Wow.... did I read that correct Taped this show June 13th and Aired June 20th only a week's delay.....

We can only dream these days of the ability to change stories that aren't working..... before they run the course...

If you think that's quick, when the actor's strike ended in 1967, "Days" was just going to run out of new episodes the next day. So they taped the April 12, 1967 episode on April 11, 1967. They taped that episode just 16 HOURS before it aired on the East Coast!
 
Jason, I have no idea how you manage to come up with these gems from by gone Days.....
Also, as I look around so much clutter & saved items in my own home, am curious as to where/how you store them? Special file cabinet.
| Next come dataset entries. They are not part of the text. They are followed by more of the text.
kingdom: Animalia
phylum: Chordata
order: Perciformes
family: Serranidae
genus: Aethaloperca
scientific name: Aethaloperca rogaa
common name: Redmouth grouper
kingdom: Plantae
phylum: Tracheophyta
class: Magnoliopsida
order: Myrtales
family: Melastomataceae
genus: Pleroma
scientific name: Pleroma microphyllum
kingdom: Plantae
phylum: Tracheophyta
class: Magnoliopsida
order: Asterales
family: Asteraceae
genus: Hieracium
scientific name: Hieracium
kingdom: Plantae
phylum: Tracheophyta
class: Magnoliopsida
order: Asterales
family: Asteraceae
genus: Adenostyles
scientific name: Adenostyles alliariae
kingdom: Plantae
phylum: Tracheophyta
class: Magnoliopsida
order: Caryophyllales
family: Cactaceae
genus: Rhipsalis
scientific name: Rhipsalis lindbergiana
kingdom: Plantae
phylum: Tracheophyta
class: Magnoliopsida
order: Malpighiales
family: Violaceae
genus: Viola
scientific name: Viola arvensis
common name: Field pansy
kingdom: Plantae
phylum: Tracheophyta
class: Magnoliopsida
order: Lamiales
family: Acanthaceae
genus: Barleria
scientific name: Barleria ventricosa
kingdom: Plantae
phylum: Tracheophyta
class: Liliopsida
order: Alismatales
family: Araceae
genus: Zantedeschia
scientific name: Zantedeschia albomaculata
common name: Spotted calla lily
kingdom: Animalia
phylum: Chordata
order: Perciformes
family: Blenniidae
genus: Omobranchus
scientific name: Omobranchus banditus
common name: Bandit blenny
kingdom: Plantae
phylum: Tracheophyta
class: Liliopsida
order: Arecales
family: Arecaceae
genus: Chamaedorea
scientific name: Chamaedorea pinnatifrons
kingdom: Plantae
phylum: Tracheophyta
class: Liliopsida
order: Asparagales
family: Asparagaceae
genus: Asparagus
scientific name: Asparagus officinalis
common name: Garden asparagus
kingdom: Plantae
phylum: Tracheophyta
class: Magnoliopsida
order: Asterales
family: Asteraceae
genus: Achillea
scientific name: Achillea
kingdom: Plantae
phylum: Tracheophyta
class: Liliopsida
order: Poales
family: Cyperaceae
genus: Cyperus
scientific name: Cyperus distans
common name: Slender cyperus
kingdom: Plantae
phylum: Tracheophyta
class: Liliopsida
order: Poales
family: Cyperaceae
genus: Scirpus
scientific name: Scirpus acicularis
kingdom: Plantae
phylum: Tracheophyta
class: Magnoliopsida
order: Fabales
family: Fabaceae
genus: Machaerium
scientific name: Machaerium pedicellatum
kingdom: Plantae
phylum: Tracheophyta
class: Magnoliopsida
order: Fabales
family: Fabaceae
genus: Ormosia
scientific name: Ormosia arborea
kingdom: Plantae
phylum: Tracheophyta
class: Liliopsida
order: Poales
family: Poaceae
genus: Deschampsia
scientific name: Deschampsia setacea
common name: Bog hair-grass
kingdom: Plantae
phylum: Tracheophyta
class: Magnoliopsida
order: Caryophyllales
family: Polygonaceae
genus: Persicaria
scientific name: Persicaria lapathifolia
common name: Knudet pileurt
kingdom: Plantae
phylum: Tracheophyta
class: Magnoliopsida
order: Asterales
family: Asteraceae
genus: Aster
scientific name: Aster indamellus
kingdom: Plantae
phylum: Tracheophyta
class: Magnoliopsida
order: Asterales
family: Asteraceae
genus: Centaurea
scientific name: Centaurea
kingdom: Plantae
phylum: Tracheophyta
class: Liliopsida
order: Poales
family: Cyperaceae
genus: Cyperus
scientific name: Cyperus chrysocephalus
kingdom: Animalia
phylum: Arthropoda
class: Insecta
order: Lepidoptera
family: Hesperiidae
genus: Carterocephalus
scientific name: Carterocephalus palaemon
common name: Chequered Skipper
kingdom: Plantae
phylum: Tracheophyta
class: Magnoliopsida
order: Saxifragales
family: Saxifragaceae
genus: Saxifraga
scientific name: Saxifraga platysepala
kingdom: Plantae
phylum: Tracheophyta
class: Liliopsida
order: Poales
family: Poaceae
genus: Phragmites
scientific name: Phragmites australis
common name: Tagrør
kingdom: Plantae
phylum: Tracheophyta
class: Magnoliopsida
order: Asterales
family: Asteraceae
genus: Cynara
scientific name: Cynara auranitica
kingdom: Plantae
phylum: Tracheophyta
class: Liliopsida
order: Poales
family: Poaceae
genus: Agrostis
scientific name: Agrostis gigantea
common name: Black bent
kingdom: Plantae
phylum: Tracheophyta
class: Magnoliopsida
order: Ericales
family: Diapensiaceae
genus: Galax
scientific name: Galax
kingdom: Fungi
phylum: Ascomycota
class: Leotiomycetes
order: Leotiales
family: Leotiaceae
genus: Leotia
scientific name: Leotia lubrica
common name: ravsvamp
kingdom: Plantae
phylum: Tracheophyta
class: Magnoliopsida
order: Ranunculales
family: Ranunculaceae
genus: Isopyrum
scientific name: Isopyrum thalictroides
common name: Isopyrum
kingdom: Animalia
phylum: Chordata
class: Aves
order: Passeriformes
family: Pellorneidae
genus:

Big chest?

For the script covers and telecast reports, they actually only take up two shelves of a filing cabinet. For a lot of those, I only ever received via scans, so they don't "exist" other than on the computer (plus that helps save a lot of space!).
 
Wow.... did I read that correct Taped this show June 13th and Aired June 20th only a week's delay.....

We can only dream these days of the ability to change stories that aren't working..... before they run the course...

Plus remember back in 1966, they didn't have the ability to edit. They would literally tape the first scene, then run the tape for a minute of black screen so New York (which had editing capabilities) could eventually add in the commercial, then tape the second scene, then run black for the remaining commercials. So once the show completed taping each day, it was fully ready to be sent to New York. That's how, like I mentioned above, they were able to get the episode on the air after just taping it 16 hours earlier.

I remember reading in a memo from Betty Corday awhile back that she told Bill Bell that the "tape man" (I think is how she called him) was very expensive to use whenever Bill Bell wanted to use flashbacks, since they'd have to hire this special guy to sit there all day and insert the flashbacks, since they had to be inserted wherever needed in the episode as they were taping the episode.